Heather Nauert's rise from television journalist to UN ambassador nominee

Heather Nauert was chosen to be State Department spokesman in April 2017 and was promoted to its fourth-highest post in March 2018, becoming Acting Under Secretary for Public Diplomacy and Public Affairs. PHOTO: AFP

State Department spokesman Heather Nauert, 48, spent most of her professional life in television journalism, making a name for herself as a pundit, reporter and anchor at Fox News, where she worked for nearly two decades before being picked for the government role last year.

The soon-to-be United States ambassador to the United Nations was with Fox News from 1998 to last year, apart from a two-year break from 2005 to 2007 when she worked as an ABC News correspondent.

The Illinois native and daughter of an insurance executive attended Arizona State University, making her first foray into television when she landed a summer internship hosting a country music video programme in Washington in 1992.

She stayed on in the capital to finish school at Mount Vernon College, where she earned a Bachelor of Arts in communication.

Over the next few years, she worked for small businesses and insurance companies as a lobbyist, and as a government affairs consultant for trade associations and corporations.

Ms Nauert ventured again into TV in 1995 when she joined a political talk show called Youngbloods on a local conservative cable network, and a year later when she landed a stint as a business news reporter for a US Chamber of Commerce programme.

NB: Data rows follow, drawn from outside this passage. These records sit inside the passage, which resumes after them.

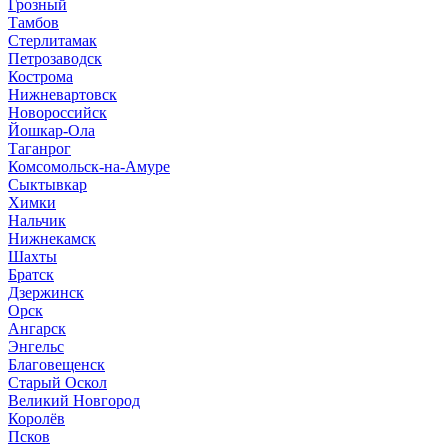
Грозный
Тамбов
Стерлитамак
Петрозаводск
Кострома
Нижневартовск
Новороссийск
Йошкар-Ола
Таганрог
Комсомольск-на-Амуре
Сыктывкар
Химки
Нальчик
Нижнекамск
Шахты
Братск
Дзержинск
Орск
Ангарск
Энгельс
Благовещенск
Старый Оскол
Великий Новгород
Королёв
Псков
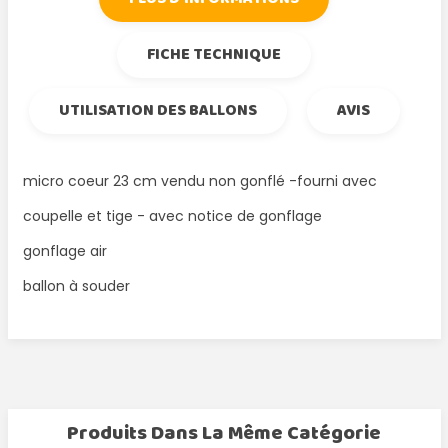
FICHE TECHNIQUE
UTILISATION DES BALLONS
AVIS
micro coeur 23 cm vendu non gonflé -fourni avec
coupelle et tige - avec notice de gonflage
gonflage air
ballon à souder
Produits Dans La Même Catégorie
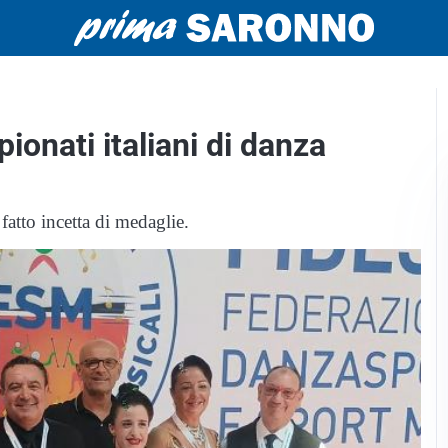
ionati italiani di danza
fatto incetta di medaglie.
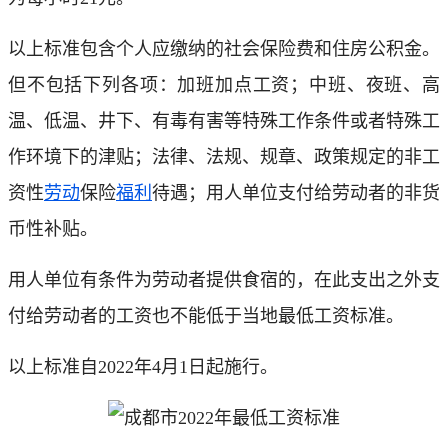
以上标准包含个人应缴纳的社会保险费和住房公积金。
但不包括下列各项：加班加点工资；中班、夜班、高
温、低温、井下、有毒有害等特殊工作条件或者特殊工
作环境下的津贴；法律、法规、规章、政策规定的非工
资性
劳动
保险
福利
待遇；用人单位支付给劳动者的非货
币性补贴。
用人单位有条件为劳动者提供食宿的，在此支出之外支
付给劳动者的工资也不能低于当地最低工资标准。
以上标准自2022年4月1日起施行。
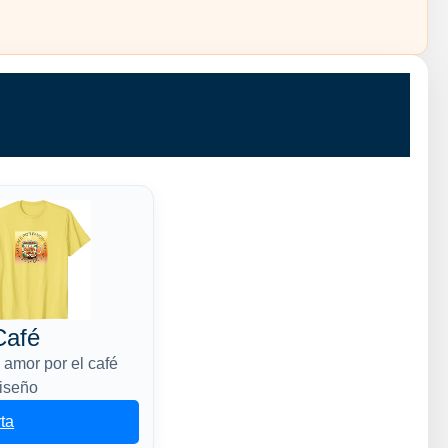
Café
 amor por el café
diseño
rta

But her big break came in the wake of the Monica Lewinsky scandal in 1998, when television networks were eager to showcase more young conservative female pundits, the Washington Post said in a profile of Ms Nauert published in 2000.

She impressed producers during her turns on TV and Fox News offered her a contract that year.

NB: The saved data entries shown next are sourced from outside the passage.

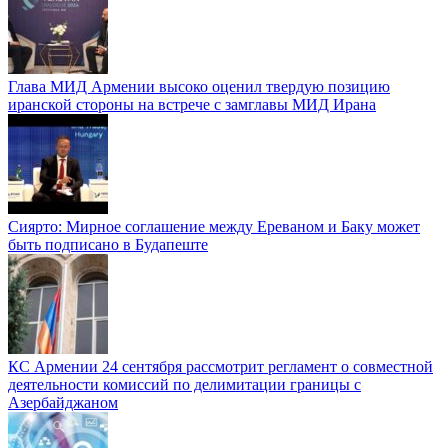
Глава МИД Армении высоко оценил твердую позицию
иранской стороны на встрече с замглавы МИД Ирана
Сиярто: Мирное соглашение между Ереваном и Баку может
быть подписано в Будапеште
КС Армении 24 сентября рассмотрит регламент о совместной
деятельности комиссий по делимитации границы с
Азербайджаном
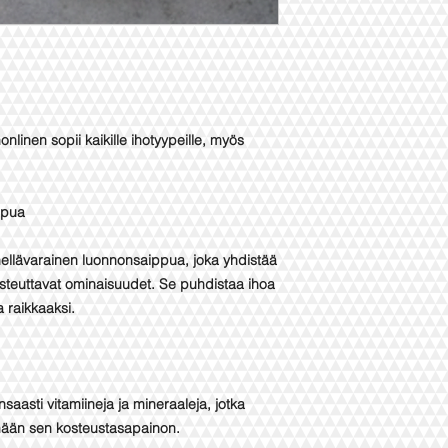
linen sopii kaikille ihotyypeille, myös
ppua
 hellävarainen luonnonsaippua, joka yhdistää
kosteuttavat ominaisuudet. Se puhdistaa ihoa
 raikkaaksi.
saasti vitamiineja ja mineraaleja, jotka
tämään sen kosteustasapainon.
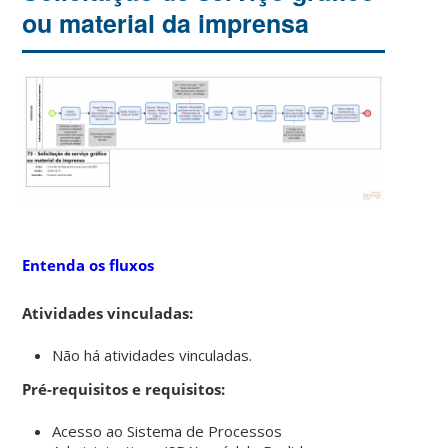
ou material da imprensa
Entenda os fluxos
Atividades vinculadas:
Não há atividades vinculadas.
Pré-requisitos e requisitos:
Acesso ao Sistema de Processos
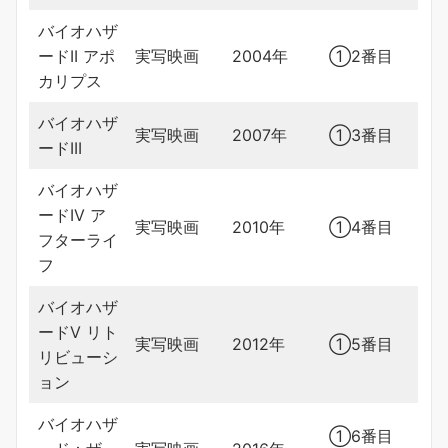
バイオハザ
ードII アポ
実写映画
2004年
①2番目
カリプス
バイオハザ
実写映画
2007年
①3番目
ードIII
バイオハザ
ードIV ア
実写映画
2010年
①4番目
フターライ
フ
バイオハザ
ードV リト
実写映画
2012年
①5番目
リビューシ
ョン
バイオハザ
①6番目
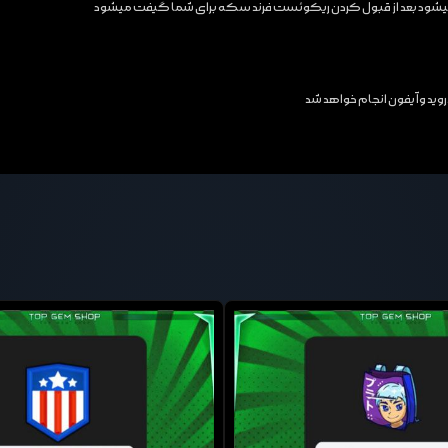
ال میشود بعد از قبول کردن ریکوئست فرند سکه برای شما گیفت میشود
روید و آیفون انجام خواهد شد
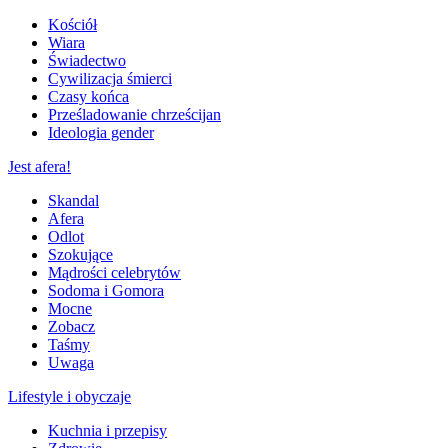
Kościół
Wiara
Świadectwo
Cywilizacja śmierci
Czasy końca
Prześladowanie chrześcijan
Ideologia gender
Jest afera!
Skandal
Afera
Odlot
Szokujące
Mądrości celebrytów
Sodoma i Gomora
Mocne
Zobacz
Taśmy
Uwaga
Lifestyle i obyczaje
Kuchnia i przepisy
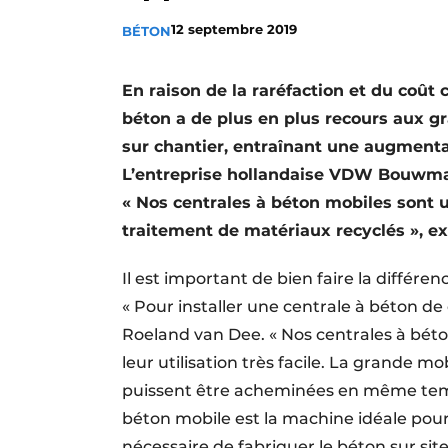
Termes et conditions
12 septembre 2019
BÉTON
Video’s
En raison de la raréfaction et du coût
béton a de plus en plus recours aux g
sur chantier, entraînant une augmenta
L’entreprise hollandaise VDW Bouwmate
« Nos centrales à béton mobiles sont u
traitement de matériaux recyclés », e
Il est important de bien faire la différe
« Pour installer une centrale à béton de
Roeland van Dee. « Nos centrales à béto
leur utilisation très facile. La grande mo
puissent être acheminées en même tem
béton mobile est la machine idéale pour l
nécessaire de fabriquer le béton sur site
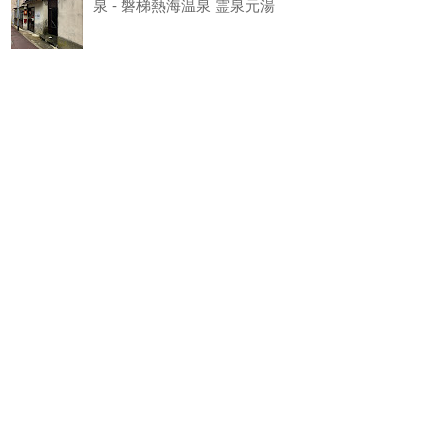
泉 - 磐梯熱海温泉 霊泉元湯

Ms Nauert also went to Columbia University to get a master's degree in journalism in 2000.

At Fox, she oversaw breaking news and covered foreign and domestic crises, interviewing senior elected and military officials, according to her profile on the State Department website.

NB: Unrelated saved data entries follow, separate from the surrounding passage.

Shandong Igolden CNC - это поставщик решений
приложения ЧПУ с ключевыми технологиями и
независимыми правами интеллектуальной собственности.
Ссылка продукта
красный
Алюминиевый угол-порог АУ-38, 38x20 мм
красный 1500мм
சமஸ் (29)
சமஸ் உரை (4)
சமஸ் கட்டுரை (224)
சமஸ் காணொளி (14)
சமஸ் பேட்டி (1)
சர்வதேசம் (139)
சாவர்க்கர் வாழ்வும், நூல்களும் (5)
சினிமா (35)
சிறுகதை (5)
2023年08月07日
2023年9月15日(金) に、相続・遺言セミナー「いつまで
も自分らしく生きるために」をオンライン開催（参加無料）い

She also had TV experience of a different kind, playing herself in three episodes of the TV drama 24 in 2010.

By 2012, she was a news presenter on Fox and Friends, the daily morning show which President Donald Trump watches regularly.

She was in the thick of things during the 2016 election season, reporting on the presidential primaries, the Republican and Democratic conventions, presidential debates and the inauguration.

Ms Nauert was chosen to be State Department spokesman in April last year and was promoted to its fourth-highest post in March this year, becoming Acting Under Secretary for Public Diplomacy and Public Affairs.

She remained acting Under Secretary until Oct 10 - the maximum period she could legally serve - but coincidentally it fell on the day after outgoing UN ambassador Nikki Haley announced her resignation.

The Under Secretary for Public Diplomacy and Public Affairs post is currently vacant.

Her stint as State Department spokesman was not without misstep, with her comments in July calling the D-Day invasion of Normandy evidence of the "strong relationship" between the US and Germany drawing criticism.

Ms Nauert is married to investment banker Scott Norby, with whom she has two children.